Dodgers' Martin a non-tender candidate

Canadian catcher Russell Martin could be looking for a job by Friday if the L.A. Dodgers choose not to tender him a contract before Thursday's deadline.

Canadian catcher could become free agent following Thursday's deadline

Russell Martin sits and waits, recovering from a hairline fracture in his right hip, wondering when and where his baseball career will resume.

By Friday, the 27-year-old catcher could be out of a job if the Los Angeles Dodgers choose not to tender a contract to the East York, Ont., native before Thursday's major league deadline.

Martin, who had his season cut short in early August while stepping awkwardly as he crossed home plate, earned $5.5 million US in 2010.

His salary could top $6 million in salary arbitration should the Dodgers offer him a contract instead of declining and making Martin a free agent.

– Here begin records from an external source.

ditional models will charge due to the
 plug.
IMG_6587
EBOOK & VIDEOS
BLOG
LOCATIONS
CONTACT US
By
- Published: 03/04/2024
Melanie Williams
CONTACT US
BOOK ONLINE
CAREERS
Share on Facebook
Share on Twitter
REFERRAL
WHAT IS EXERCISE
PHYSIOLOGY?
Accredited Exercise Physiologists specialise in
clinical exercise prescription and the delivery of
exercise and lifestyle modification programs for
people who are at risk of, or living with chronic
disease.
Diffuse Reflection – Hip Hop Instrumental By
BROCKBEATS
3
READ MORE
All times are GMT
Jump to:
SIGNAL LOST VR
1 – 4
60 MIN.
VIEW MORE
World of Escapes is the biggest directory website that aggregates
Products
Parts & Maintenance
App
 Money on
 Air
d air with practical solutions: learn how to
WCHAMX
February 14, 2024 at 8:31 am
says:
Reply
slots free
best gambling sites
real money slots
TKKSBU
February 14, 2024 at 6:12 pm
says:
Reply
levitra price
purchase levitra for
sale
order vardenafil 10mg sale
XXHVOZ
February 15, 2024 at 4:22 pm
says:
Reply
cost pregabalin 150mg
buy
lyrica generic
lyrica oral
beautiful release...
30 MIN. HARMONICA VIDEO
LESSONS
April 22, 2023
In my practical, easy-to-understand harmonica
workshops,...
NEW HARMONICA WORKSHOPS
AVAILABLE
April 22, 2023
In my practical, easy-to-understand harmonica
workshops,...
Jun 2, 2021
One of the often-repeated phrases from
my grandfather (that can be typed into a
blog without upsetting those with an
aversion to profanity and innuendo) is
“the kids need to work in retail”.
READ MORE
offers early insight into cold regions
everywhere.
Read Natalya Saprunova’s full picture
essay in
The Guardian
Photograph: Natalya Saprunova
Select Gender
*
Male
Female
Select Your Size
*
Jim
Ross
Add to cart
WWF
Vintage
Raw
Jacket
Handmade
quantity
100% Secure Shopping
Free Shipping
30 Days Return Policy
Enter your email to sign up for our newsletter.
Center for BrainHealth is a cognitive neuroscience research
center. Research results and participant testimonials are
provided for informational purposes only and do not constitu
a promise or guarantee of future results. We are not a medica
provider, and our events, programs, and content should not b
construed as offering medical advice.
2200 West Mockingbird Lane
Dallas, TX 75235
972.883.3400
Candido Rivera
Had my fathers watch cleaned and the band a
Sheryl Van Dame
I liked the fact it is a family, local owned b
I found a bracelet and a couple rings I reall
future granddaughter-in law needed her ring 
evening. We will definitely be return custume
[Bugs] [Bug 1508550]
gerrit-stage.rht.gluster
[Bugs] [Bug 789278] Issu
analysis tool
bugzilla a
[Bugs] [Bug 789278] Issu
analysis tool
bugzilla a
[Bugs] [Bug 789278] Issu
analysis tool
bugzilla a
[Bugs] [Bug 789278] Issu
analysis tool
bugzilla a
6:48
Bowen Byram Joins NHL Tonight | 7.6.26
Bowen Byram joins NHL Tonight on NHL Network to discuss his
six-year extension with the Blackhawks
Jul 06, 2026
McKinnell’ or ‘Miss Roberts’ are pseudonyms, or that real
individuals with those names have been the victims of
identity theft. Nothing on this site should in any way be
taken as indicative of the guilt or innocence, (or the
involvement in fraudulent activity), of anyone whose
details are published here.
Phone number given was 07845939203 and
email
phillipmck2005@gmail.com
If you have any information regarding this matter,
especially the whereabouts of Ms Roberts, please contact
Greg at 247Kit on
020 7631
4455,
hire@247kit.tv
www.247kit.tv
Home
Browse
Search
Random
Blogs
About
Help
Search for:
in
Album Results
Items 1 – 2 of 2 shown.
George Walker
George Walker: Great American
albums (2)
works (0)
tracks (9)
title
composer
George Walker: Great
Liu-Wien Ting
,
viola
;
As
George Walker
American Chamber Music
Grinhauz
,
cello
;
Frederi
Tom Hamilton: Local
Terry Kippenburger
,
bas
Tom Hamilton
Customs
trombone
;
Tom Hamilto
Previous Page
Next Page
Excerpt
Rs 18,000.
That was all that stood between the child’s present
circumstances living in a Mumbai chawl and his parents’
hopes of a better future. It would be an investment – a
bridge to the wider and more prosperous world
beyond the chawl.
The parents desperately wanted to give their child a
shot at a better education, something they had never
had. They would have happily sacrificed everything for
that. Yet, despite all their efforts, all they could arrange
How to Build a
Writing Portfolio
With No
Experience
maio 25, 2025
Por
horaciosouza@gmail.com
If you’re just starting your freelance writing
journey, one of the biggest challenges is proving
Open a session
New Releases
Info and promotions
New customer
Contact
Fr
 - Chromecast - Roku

Baseball's collective bargaining agreement prohibits the Dodgers from cutting the player's contract by more than 20 per cent if they tender him.

Matt Colleran, Martin's agent, has attempted to engage Los Angeles general manager Ned Colletti in pre-deadline contract talks, but told the L.A. Times he hasn't spoken to the club in about a week and hasn't received a formal offer for his client.

While a deal would avoid the potentially costly arbitration process, the Dodgers might not want to sign a catcher with dwindling statistics who is coming off a season-ending hip injury.

Over the past three seasons, Martin has seen his average drop from .280 to .250 to .248. He hit a career-best 19 home runs in 2007 but swatted 13, seven and five the next three years. Martin also went from a career-high of 87 runs batted in to a low of 26 in 97 contests in 2010.

Colleran confirmed to that Martin did not suffer any damage, such as a tear, to his hip in the incident at home plate.

"In his last medical visit on Nov. 4th, his medical reports confirmed that the fracture was healing quickly, there were no complications to the healing since the injury [and] no surgery was ever performed or needed," said Colleran of Martin.